## Instructions to follow
Decide whether each statement agrees with the text about Colchester United's 2021–22 season, answering yes or no and quoting the deciding words: (a) Colchester's place in League Two was confirmed by a win against Salford City. (b) Mullins was named permanent head coach on 14 May. (c) Ben Stevenson was offered a new contract.

## Document
The 2021–22 season is Colchester United's 85th season in their history and their sixth successive season competing in League Two. Along with competing in League Two, the club also participated in the FA Cup, EFL Cup and EFL Trophy.

Season overview

Pre-season
Colchester's place in League Two for the 2021–22 season was confirmed on 1 May 2021 in their penultimate game of the season following a 1–0 win against Salford City.

On 13 May, following the close of the 2020–21 season having led the U's to safety, Mullins was named permanent head coach of Colchester United.

The club announced the retained list for the 2021–22 season on 14 May. Harry Beadle, Ryan Clampin, Sam Cornish, Billy Cracknell and Tom Eastman were offered new contracts, with Ben Stevenson and Michael Folivi awaiting contract decisions or discussions.

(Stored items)
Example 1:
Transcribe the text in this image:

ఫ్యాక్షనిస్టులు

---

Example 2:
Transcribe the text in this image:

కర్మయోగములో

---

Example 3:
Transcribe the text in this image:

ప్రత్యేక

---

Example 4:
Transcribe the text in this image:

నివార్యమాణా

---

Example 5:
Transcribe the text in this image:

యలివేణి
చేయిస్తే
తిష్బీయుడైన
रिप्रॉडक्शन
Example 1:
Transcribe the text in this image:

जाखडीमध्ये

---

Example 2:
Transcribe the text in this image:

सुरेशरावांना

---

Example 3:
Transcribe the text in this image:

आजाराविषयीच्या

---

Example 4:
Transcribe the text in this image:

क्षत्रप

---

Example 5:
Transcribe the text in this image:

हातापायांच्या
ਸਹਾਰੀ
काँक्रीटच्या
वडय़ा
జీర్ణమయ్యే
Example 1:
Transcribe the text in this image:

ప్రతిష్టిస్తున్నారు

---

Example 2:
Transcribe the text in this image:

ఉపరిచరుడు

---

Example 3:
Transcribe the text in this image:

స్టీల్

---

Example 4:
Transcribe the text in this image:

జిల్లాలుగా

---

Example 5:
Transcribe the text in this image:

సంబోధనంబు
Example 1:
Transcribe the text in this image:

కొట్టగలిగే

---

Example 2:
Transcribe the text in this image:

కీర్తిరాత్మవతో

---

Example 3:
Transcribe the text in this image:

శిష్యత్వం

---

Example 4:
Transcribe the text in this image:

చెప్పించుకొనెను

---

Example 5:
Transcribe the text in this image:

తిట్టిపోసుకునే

==

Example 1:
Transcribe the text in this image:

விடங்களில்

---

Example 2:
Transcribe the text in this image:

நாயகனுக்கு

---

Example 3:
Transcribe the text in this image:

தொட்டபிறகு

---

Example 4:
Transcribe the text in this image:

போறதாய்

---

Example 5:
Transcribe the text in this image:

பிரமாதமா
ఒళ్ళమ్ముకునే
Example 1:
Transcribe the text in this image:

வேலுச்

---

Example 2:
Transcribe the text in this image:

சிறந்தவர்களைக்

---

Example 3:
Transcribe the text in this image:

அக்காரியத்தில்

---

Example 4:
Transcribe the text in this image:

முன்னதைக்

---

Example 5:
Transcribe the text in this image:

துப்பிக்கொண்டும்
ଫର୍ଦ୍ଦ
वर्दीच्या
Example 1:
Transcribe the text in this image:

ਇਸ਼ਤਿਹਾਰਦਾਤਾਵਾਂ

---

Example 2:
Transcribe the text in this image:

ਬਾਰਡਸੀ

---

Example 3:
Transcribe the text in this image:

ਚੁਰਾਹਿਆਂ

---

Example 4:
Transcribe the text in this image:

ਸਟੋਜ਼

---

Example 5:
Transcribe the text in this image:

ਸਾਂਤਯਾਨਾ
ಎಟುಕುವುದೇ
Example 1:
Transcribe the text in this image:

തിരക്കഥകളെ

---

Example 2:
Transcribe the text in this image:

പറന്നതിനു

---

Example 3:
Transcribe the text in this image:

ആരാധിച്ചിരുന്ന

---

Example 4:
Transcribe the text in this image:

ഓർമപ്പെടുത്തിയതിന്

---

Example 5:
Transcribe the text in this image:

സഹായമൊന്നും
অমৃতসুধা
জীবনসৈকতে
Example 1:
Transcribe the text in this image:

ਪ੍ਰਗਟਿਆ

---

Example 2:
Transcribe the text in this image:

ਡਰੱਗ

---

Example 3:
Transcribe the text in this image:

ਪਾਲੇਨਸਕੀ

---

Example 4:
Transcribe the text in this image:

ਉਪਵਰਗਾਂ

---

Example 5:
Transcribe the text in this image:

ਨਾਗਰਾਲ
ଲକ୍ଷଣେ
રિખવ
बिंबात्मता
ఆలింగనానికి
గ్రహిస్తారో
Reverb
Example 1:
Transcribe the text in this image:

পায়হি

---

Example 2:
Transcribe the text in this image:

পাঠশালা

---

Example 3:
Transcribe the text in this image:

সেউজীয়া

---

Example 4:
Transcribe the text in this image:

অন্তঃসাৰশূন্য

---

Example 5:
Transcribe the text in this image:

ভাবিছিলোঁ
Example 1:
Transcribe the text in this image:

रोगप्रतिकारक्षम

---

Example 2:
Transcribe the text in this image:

## Solution to this task
(a) Yes: "following a 1–0 win against Salford City."
(b) No: "On 13 May, following the close of the 2020–21 season having led the U's to safety, Mullins was named permanent head coach of Colchester United."
(c) No: "with Ben Stevenson and Michael Folivi awaiting contract decisions or discussions."